Ne laissez personne vous refouler et n’en démordez pas tant qu’un médecin de l’hôpital n’a pas examiné les yeux de l’enfant à l’aide d’une lumière vive.

Il faut croire les parents s’ils disent avoir vu quelque chose de blanc dans la pupille et demander l’avis d’un spécialiste. Traitez la situation comme une urgence médicale.

Apprenez à examiner le reflet rétinien (page 45). Examinez tous les enfants lors des visites médicales de routine et lors des vaccinations.

Apprenez à reconnaître le rétinoblastome et à identifier un oeil nécessitant une énucléation. Informez les parents des bons résultats esthétiques de l’énucléation avec mise en place d’un implant. Montrezleur des photos d’enfants dont le traitement a donné de bons résultats.

Apprenez à réaliser une énucléation en enlevant plus de 15 mm du nerf optique. Examinez toujours le fond de l’autre oeil lorsque vous procédez à une énucléation : celui-ci peut présenter une petite tumeur pouvant être traitée au laser.

Orientez tous les enfants présentant des signes de rétinoblastome dans les deux yeux vers un centre national ou un centre spécialisé pour un traitement d’urgence.

Mêmes responsabilités que les ophtalmologistes, et également :

Apprenez à administrer les traitements locaux pour les tumeurs plus petites (généralement dans le deuxième oeil).

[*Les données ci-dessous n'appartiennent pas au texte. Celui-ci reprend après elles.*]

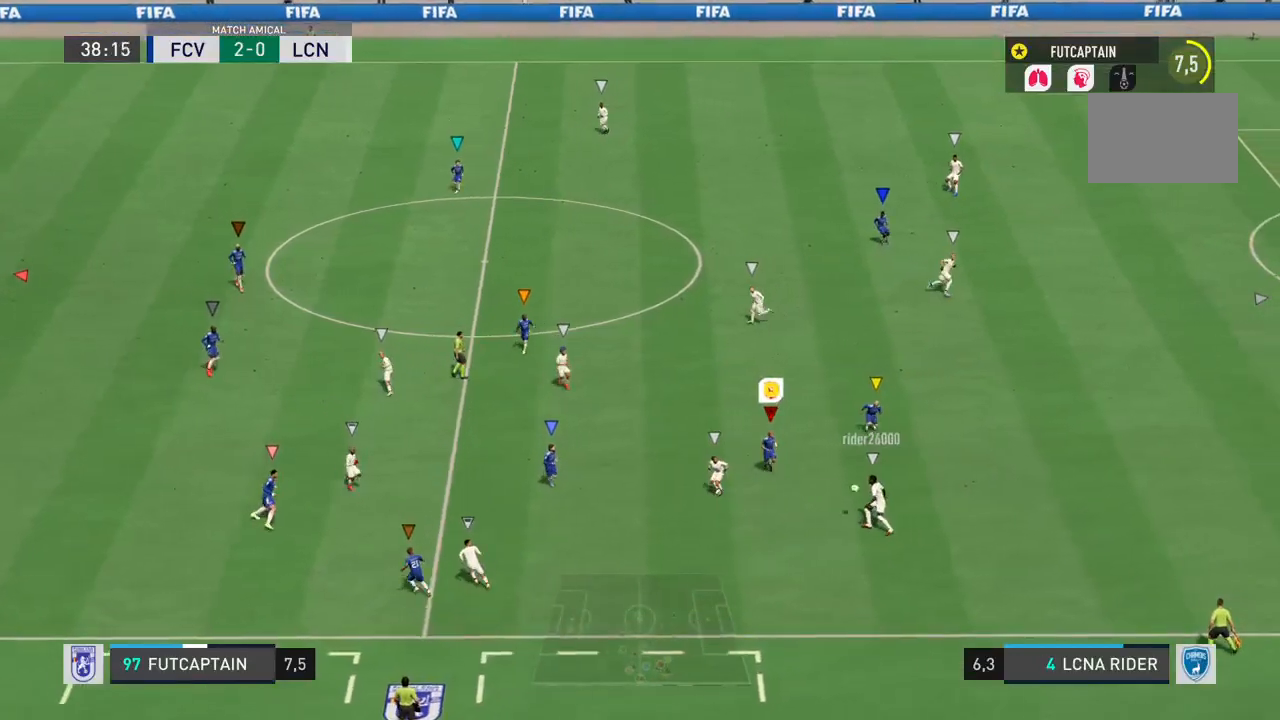
{"dt_ms": 500, "buttons": ["L2", "R2"], "left_stick": "down-left", "right_stick": "center", "events": [[17, "left_stick", "down"], [400, "R2", "up"], [483, "R2", "down"], [483, "left_stick", "down-left"]]}
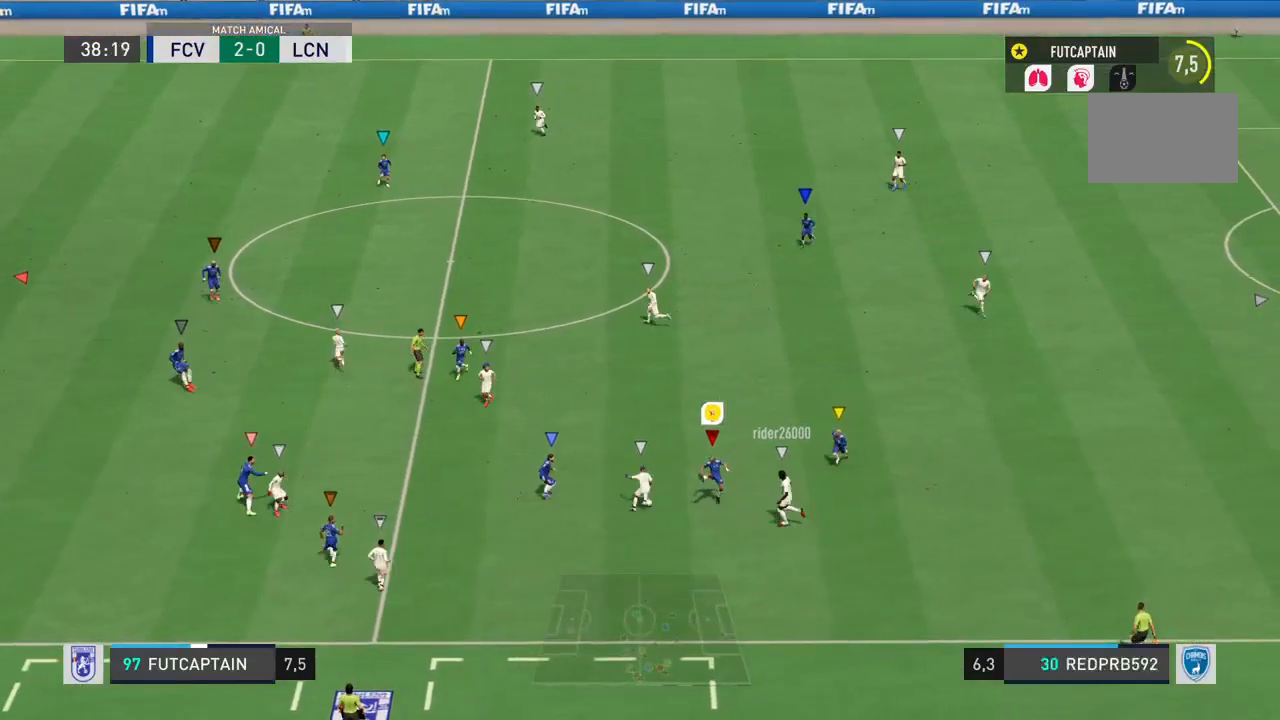
{"dt_ms": 500, "buttons": ["L2", "R2"], "left_stick": "center", "right_stick": "center", "events": [[83, "left_stick", "center"]]}
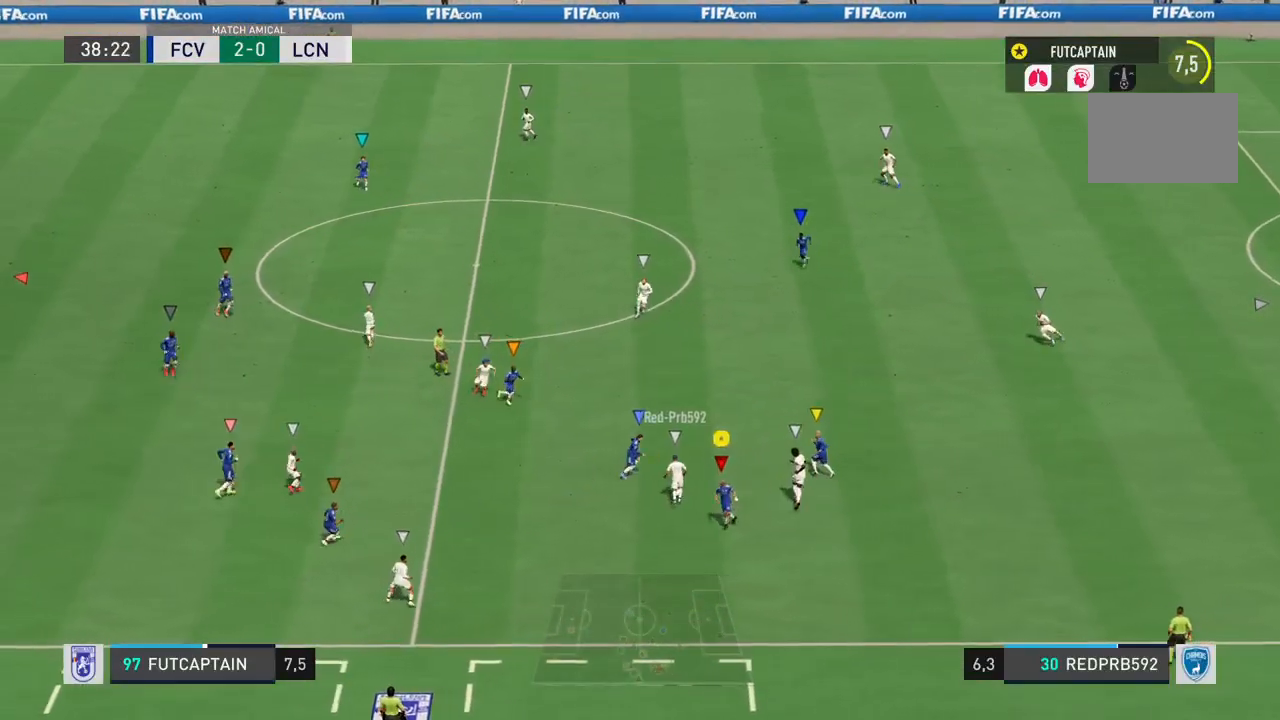
{"dt_ms": 500, "buttons": ["L2", "R2"], "left_stick": "up-right", "right_stick": "center", "events": [[267, "left_stick", "up-right"]]}
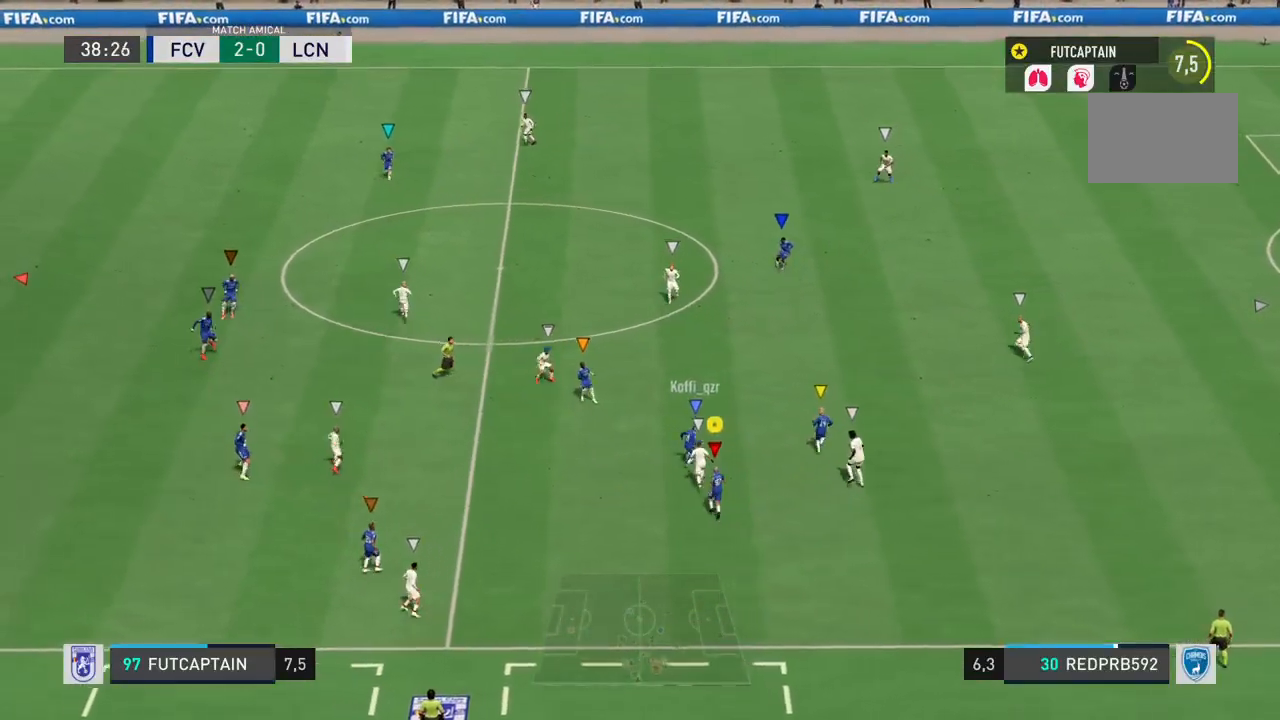
{"dt_ms": 500, "buttons": ["L2", "R2"], "left_stick": "right", "right_stick": "center", "events": [[200, "left_stick", "right"]]}
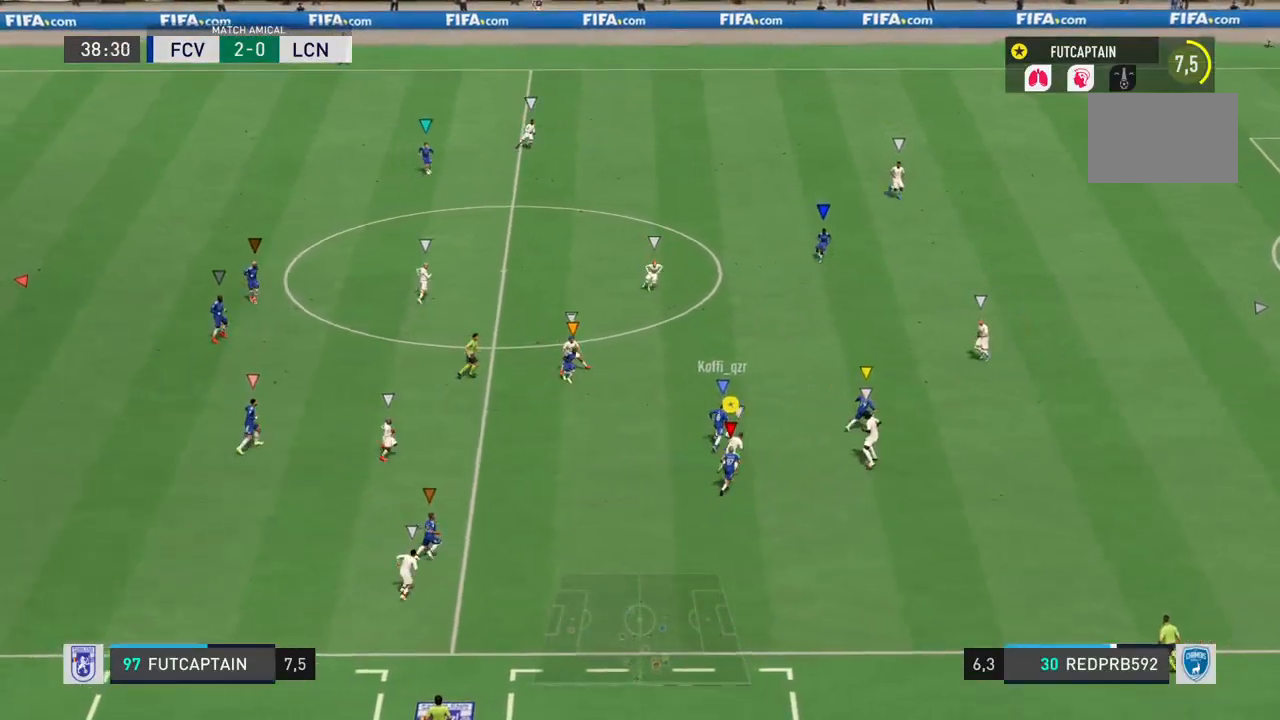
{"dt_ms": 500, "buttons": ["R2"], "left_stick": "right", "right_stick": "center", "events": [[217, "L2", "up"]]}
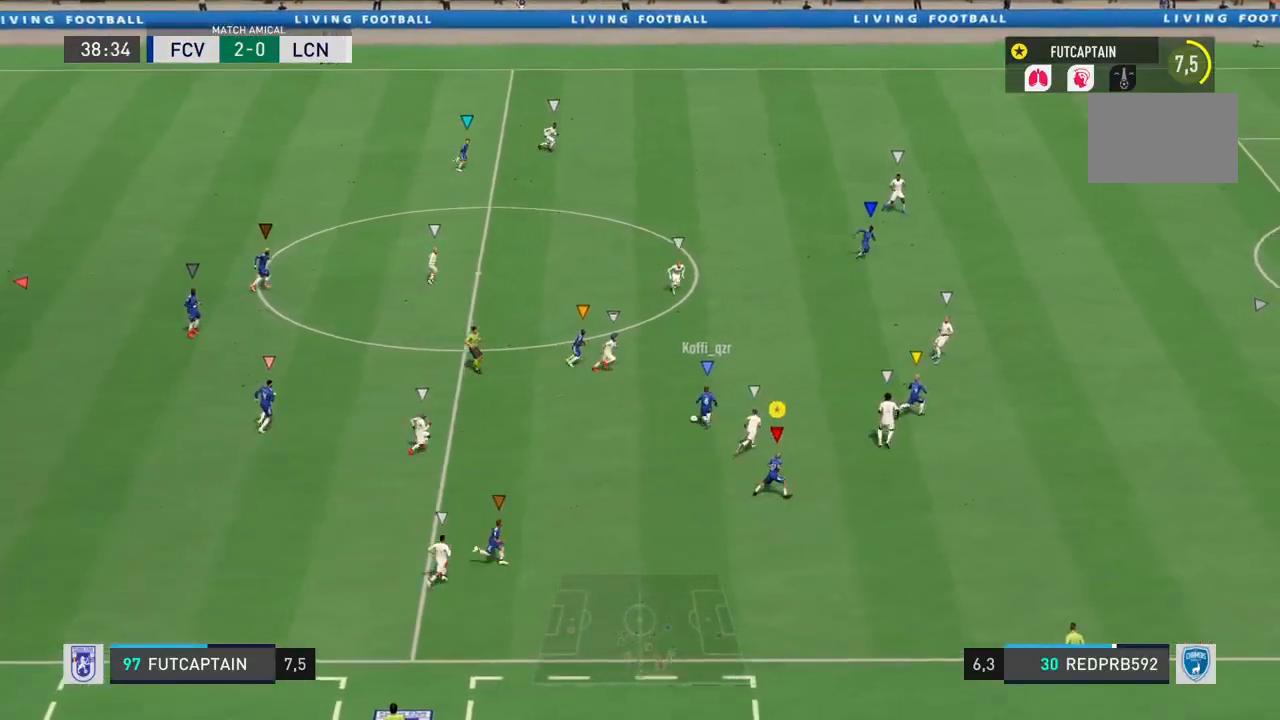
{"dt_ms": 500, "buttons": ["R2"], "left_stick": "right", "right_stick": "center", "events": []}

Créez des équipes pluridisciplinaires qui travaillent en étroite collaboration pour coordonner le traitement de chaque enfant.

Cette équipe comprendra des ophtalmologistes, des oncologues, des histopathologistes, des infirmiers, des spécialistes de l’enfance ou des ludothérapeutes, ainsi que du personnel de soutien psychologique.

Offrez des services de conseils généraux et génétiques aux parents et aux personnes qui s’occupent des enfants.

Orientez les parents vers d’autres formes de soutien pour l’apprentissage et le développement de leur enfant.

Responsabilités du ministère de la Santé
Mener des campagnes de sensibilisation pour informer les parents de l’existence d’un traitement et leur montrer quand il faut consulter un médecin. Veiller à ce que l’examen du reflet rétinien (page 45) soit inclus dans le programme de formation des infirmiers et des agents de santé. Veiller à ce qu’il y ait au moins un ophtalmologiste pour 100 000 habitants. Soutenir le développement de réseaux d’orientation et de centres nationaux pour le rétinoblastome. Offrir un accès subventionné au traitement spécialisé pour tous les enfants atteints de rétinoblastome. Proposer des services de dépistage pour les frères et soeurs, ainsi que des aides à l’hébergement ou au transport pour les parents ou les personnes qui s’occupent de ces jeunes enfants.